Answer to Question #216139 in Molecular Physics | Thermodynamics for GOPINATH K

At first, we know that for a particle in a box:

"\\Psi_{n}(x)=\\sqrt{\\frac{2}{L}}sin(\\frac{n\\pi x}{L}), n=1, 2, 3, ..."

For the problem, we have n=101 (because n=2 is the first excited state), and we will calculate the probability with the integral

"P=\\int_0^{L\/100}[\\Psi_{n}(x)]^2dx \\\\ P=\\int_0^{L\/100}[\\sqrt{\\frac{2}{L}}sin(\\frac{n\\pi x}{L})]^2dx \\\\ P=\\frac{2}{L}\\int_0^{L\/100}sin^2(\\frac{n\\pi x}{L})dx"

Then, to solve the integral we use the formula for the squared sine:

"sin^2(\\frac{n\\pi x}{L})=\\frac{1}{2}[1-cos(\\frac{2n\\pi x}{L})]"

We substitute and find the result of the integral:

"P=\\frac{2}{L}\\int_0^{L\/100}sin^2(\\frac{n\\pi x}{L})dx \\\\ P=\\frac{1}{L}\\int_0^{L\/100}[1-cos(\\frac{2n\\pi x}{L})]dx \n\\\\P= \\frac{1}{L} [x-\\frac{L}{2n\\pi}sin(\\frac{2n\\pi x}{L})]\\lvert_0^{L\/100}"

Then we substitute the limits to find the probability between x=0 and x=L/100

"P= \\frac{1}{L}\\{ [\\frac{L}{100}-\\frac{L}{2(101)\\pi}sin(\\frac{2\\pi(101) \\frac{L}{100}}{L})]-[0-\\frac{L}{2(101)\\pi}sin(0)]\\}\n\\\\P= \\frac{1}{L}\\{\\frac{L}{100}-\\frac{L}{202\\pi}sin(2.02\\pi)\\}"

This last formula after simplification gives "\\\\ P= \\frac{1}{100}-\\frac{sin(2.02\\pi)}{202\\pi}" , which is equal to

"P= \\frac{1}{100}-\\frac{sin(2.02\\pi)}{202\\pi}\\approxeq0.01-\\frac{0.06279}{202\\pi}\\approxeq0.01-0.000098945"

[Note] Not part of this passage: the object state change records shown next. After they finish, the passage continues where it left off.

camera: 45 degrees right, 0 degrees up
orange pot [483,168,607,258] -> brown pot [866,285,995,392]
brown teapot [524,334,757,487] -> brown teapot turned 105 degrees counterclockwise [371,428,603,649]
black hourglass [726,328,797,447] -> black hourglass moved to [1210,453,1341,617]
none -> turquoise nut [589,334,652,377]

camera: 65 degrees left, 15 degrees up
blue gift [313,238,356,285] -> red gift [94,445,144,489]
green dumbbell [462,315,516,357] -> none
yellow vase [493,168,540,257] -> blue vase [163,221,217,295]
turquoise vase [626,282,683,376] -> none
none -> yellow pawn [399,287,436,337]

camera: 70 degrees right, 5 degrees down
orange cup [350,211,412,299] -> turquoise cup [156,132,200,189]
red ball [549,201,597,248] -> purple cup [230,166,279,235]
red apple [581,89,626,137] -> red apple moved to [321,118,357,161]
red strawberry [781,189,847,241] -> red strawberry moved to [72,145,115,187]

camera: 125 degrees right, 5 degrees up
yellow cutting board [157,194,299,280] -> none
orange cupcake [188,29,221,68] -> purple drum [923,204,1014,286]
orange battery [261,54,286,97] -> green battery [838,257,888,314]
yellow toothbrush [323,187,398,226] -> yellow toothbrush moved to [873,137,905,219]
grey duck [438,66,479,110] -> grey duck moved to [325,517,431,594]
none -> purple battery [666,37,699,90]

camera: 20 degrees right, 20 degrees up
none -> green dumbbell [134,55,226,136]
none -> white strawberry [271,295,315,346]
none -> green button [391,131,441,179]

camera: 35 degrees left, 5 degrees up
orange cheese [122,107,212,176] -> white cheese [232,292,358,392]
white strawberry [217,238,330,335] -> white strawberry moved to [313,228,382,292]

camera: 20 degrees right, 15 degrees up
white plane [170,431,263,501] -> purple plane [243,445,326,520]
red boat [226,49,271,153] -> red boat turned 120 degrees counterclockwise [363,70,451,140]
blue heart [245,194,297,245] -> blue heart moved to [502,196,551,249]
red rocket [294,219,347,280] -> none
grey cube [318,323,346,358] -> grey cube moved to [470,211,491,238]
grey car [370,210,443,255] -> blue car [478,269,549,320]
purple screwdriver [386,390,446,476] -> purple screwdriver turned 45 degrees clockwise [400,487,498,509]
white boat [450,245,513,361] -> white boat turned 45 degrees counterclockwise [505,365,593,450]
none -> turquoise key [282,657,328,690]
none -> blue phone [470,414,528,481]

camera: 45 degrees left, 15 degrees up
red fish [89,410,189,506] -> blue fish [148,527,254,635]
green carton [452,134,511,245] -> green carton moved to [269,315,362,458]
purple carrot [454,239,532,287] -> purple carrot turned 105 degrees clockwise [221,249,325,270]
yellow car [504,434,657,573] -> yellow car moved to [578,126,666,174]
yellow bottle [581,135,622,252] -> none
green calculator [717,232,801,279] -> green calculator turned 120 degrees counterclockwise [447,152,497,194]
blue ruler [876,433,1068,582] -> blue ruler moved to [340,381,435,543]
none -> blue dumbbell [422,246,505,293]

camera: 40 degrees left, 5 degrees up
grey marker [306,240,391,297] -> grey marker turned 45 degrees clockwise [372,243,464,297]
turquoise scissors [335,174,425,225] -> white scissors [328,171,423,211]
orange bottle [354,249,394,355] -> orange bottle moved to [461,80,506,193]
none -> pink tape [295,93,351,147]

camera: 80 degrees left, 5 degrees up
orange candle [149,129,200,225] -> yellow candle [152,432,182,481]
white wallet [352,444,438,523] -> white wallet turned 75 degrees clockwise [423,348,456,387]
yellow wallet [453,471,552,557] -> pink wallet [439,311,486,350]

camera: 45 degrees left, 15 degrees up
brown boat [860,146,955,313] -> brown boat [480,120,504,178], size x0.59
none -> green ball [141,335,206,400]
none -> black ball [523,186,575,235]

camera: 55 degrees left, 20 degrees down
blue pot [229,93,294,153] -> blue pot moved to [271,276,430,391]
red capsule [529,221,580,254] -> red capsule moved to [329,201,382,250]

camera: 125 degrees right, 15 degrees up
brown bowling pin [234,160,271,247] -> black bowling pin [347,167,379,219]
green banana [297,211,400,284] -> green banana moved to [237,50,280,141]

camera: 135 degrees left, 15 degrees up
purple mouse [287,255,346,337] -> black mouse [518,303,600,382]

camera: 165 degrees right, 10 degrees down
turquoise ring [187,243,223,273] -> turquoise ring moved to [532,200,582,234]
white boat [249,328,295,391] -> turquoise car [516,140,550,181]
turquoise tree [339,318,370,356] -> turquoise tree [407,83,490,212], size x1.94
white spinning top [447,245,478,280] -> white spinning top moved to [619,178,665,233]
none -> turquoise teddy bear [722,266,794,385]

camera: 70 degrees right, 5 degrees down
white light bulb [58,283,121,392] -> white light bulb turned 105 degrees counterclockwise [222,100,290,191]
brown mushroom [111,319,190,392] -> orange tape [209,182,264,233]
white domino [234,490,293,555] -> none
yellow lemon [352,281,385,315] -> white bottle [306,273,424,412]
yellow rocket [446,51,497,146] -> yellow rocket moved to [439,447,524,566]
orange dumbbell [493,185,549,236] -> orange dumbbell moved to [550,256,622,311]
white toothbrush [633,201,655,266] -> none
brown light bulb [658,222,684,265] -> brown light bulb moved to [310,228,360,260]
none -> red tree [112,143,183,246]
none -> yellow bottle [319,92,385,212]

"\\\\ P\\approxeq 0.009901; \\% P\\approxeq 0.9901 \\%"

In conclusion, the probability to find the particle between x= 0 to x=L/100, in an infinite potential

well given that the particle is in the 100th excited state is P=0.009901 or 0.9901%.

Reference:

• Young, H. D., & Freedman, R. A. (2015). University Physics with Modern Physics and Mastering Physics (p. 1632). Academic Imports Sweden AB.